- **Problem description**:
Update the economic commentary below by writing out everything from "Given all the" down to "in debt-service costs.", with "national deficit" replaced by "federal deficit".

- **Supplied passage**:
Given all the bad financial news, we are in a funny sort of way.

Our spiraling national deficit is being financed by China, Japan and other overseas concerns at almost no interest — saving the U.S. trillions of dollars in debt-service costs.

Nearly 93% of those Americans in the work force are still employed. The difference between what the banks pay out in interest on depositors’ savings and what they charge borrowers for loans is one of the most profitable in recent memory.

The sudden crash in energy prices may be hurting Iran, the Gulf monarchies, Russia and Venezuela. Yet Americans, who import 60% of their transportation fuel, along with natural gas, have been given about a half-trillion-dollar annual reprieve.

The reduced price of energy could translate into more than $1,500 in annual savings for the average driver, and hundreds of dollars off the heating and cooling bills for the homeowner.

For the vast majority of Americans with jobs, the fall in prices for almost everything from food to cars has, in real dollars, meant an actual increase in purchasing power.

The loss in value of home equity is serious for those who need to relocate for work or want to downsize and move to an apartment or a retirement community. But when averaged over the last decade, real estate still shows a substantial annual increase in value.

Moreover, the vast majority of American homeowners — well over 90% — meet their mortgage payments. They have no plans to flip their homes for profit. For them, the fact that they have lost paper equity, or even owe more than their homes are currently appraised at, is scary — but not equivalent to a depression.

Most are confident that after a few years their houses will appreciate again. As for now, working young couples have a chance to buy a house that they couldn’t have just two years ago.

The same holds true for many retirement accounts whose decline is terrible for those retirees who count on drawing out each month what they put away or must cash out their depleted accounts at vastly reduced value.

- **Extracted entries**:
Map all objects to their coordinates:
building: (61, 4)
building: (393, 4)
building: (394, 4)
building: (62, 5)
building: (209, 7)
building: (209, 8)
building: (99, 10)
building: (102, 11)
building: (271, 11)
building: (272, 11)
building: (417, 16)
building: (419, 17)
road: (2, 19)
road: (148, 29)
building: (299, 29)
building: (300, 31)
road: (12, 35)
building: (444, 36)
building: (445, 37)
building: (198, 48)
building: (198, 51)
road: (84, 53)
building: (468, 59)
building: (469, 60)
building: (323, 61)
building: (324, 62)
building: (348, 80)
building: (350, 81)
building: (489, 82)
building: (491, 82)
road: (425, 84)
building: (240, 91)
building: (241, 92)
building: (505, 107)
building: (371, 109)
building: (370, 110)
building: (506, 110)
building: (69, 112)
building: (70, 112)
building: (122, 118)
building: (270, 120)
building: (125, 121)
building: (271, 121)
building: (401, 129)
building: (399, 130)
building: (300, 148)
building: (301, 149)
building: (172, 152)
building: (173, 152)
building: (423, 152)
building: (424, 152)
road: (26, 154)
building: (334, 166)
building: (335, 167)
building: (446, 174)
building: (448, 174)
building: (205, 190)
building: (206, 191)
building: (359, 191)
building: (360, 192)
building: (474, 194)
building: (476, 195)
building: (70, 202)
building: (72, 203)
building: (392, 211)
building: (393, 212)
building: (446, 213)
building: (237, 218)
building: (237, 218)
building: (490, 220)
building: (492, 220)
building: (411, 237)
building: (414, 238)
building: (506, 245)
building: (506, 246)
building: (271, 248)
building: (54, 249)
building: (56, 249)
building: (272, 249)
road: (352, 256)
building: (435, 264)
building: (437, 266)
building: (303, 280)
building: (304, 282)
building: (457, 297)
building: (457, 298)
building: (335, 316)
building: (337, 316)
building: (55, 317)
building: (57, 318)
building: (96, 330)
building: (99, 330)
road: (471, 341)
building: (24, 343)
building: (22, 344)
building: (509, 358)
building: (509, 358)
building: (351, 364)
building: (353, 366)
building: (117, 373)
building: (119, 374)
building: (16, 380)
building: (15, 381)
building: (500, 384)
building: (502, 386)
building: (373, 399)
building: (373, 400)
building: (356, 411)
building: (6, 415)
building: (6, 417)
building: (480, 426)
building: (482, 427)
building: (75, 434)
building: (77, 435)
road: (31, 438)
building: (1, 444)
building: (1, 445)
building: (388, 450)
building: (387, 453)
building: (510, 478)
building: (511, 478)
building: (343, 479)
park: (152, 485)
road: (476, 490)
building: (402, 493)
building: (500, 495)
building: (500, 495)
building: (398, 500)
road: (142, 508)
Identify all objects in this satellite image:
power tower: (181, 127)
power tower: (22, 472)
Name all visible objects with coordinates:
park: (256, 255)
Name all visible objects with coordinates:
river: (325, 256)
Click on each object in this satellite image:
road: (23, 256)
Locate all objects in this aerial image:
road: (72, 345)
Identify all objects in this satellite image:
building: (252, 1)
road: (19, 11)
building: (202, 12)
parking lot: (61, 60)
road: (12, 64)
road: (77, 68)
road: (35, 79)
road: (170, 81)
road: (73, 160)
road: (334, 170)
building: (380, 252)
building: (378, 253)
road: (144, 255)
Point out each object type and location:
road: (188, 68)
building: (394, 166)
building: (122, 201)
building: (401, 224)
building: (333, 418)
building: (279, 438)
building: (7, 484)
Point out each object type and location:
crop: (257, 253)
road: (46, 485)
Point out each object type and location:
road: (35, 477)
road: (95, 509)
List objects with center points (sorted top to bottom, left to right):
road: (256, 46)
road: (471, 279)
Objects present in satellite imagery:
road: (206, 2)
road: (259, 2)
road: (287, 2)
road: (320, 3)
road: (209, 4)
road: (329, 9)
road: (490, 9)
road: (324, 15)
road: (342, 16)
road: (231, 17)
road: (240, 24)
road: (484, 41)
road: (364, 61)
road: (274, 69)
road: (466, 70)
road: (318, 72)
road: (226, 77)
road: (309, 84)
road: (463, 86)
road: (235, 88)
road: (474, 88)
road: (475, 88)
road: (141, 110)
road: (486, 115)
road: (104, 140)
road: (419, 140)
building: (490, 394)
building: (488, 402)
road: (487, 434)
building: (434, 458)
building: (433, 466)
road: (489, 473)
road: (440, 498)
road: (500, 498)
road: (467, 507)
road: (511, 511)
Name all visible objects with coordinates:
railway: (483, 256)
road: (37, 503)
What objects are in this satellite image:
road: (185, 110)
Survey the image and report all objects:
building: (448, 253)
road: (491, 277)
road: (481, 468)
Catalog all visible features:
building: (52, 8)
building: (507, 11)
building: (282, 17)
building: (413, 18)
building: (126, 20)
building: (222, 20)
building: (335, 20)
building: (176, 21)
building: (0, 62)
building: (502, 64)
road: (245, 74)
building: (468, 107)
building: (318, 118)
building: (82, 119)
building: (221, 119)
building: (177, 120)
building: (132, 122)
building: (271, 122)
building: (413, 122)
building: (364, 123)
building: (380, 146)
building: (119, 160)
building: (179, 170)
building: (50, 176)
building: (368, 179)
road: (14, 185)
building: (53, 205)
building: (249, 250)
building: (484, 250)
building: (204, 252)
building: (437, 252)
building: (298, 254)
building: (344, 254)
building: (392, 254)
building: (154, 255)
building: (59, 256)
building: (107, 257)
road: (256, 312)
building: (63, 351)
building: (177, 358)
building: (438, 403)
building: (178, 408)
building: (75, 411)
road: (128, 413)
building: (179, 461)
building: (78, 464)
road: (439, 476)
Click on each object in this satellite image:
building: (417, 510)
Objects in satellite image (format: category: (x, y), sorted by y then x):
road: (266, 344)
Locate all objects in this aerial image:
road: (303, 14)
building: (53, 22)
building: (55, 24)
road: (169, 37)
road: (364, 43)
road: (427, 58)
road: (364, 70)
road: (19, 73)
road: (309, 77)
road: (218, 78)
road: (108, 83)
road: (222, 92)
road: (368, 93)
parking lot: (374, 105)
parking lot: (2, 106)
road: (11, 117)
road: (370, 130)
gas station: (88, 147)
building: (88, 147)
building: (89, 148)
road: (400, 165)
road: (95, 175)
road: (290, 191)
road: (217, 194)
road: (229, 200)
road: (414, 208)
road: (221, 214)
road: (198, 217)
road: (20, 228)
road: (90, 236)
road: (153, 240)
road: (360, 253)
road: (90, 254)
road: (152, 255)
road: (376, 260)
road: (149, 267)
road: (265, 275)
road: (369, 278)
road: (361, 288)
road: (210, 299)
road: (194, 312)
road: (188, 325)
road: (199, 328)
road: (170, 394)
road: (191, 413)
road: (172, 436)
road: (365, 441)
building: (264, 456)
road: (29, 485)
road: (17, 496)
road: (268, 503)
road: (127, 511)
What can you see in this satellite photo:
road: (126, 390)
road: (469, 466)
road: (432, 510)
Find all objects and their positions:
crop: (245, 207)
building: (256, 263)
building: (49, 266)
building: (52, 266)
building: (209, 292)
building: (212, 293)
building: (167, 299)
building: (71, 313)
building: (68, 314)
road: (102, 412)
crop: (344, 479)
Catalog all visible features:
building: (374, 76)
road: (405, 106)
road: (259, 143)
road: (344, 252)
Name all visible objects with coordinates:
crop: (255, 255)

- **Final result**:
Given all the bad financial news, we are in a funny sort of way.

Our spiraling federal deficit is being financed by China, Japan and other overseas concerns at almost no interest — saving the U.S. trillions of dollars in debt-service costs.